While a settlement freeze is imperative to a successful Palestinian-Israeli peace process, it should not be subject to bilateral Palestinian-Israeli negotiations. This would turn it into another intractable negotiation that becomes bogged down in all sorts of extraneous issues, demands and expectations, and probably thwart the initiative. Instead, the freeze should be secured through formal or informal Israeli understandings with the US or the Quartet.


The Arab Peace Initiative


The API has been on the table for a number of years now. And while there is near unanimity on its importance and value, very little has been done to operationalize it and turn it from a positive statement into a functioning and politically and diplomatically significant tool.

The premise of the API is a simple one: normalization and security guarantees for Israel in exchange for ending the occupation of Palestinian and other Arab lands. This premise could begin to be operationalized in practice through reciprocal movement in both directions simultaneously. Rather than viewing normalization as an all-or-nothing proposition, it should be reconceived as a series of quid-pro-quo steps by the Arab world in response to benchmarks of progress in the peace process. A settlement freeze, for example, should trigger certain, pre-defined, normalization steps by Arab countries. The US can work with like-minded Arab states to develop such a formula, and to ensure an Israeli buy-in.

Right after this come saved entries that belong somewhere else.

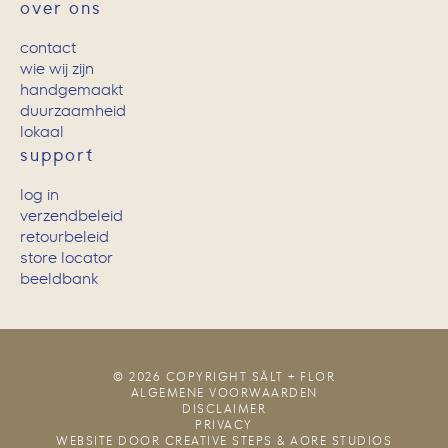
over ons
contact
wie wij zijn
handgemaakt
duurzaamheid
lokaal
support
log in
verzendbeleid
retourbeleid
store locator
beeldbank
© 2026 COPYRIGHT SÂLT + FLOR
ALGEMENE VOORWAARDEN
DISCLAIMER
PRIVACY
WEBSITE DOOR
CREATIVE STEPS
&
AORE STUDIOS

A series of interlocking and reinforcing security guarantees could also serve as a vehicle for initiating a much-needed regional strategic dialogue. In particular, new regional threats from a hegemonic Iran, an unstable (and already nuclear) Pakistan, terrorism and religious extremism represent common threats to Israel and to moderate Arab regimes, and some may require a coordinated response. While a direct Arab-Israeli dialogue on these matters is premature, the US can help both sides develop a better understanding of each other’s needs and concerns. Developing such a comprehensive regional understanding can go a long towards responding to certain strategic Israeli security concerns that cannot be dealt with in separate, bilateral Arab-Israeli negotiating tracks.


Conclusion


The new Administration is finding itself forced to deal with Palestinian-Israeli conflict from its inception. As it strives to contain the fallout from the recent conflict in Gaza, the US should not lose sight of the big picture. A robust restatement of US commitment to a two-state solution, demonstrated through a reinvigorated peace process – in which permanent status negotiations continue to follow their natural pace parallel to improvements on the ground in terms of the economy and security – still represents the only possible path for achieving a permanent end to the Arab-Israeli conflict. For such a process to be credible, it must be supported by a settlement freeze and by inclusion of the Arab world in the peace process through the API.

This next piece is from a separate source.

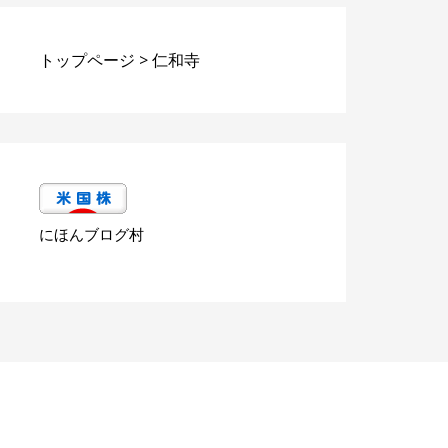
トップページ
>
仁和寺
にほんブログ村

Failure to achieve progress in the peace process will have far-reaching implications. It will strengthen extremist groups, as well as Iran, initially in Palestine but also farther afield in the region, potentially even destabilizing pro-American regimes in the region. Success, on the other hand, will deprive extremists of a potent rhetorical tool through which to claim nationalist credentials and mobilize popular support, improve the US image in the region, and revalidate and rebuild the credibility of moderates who have chosen to pursue the path of a negotiated settlement rather than conflict and confrontation.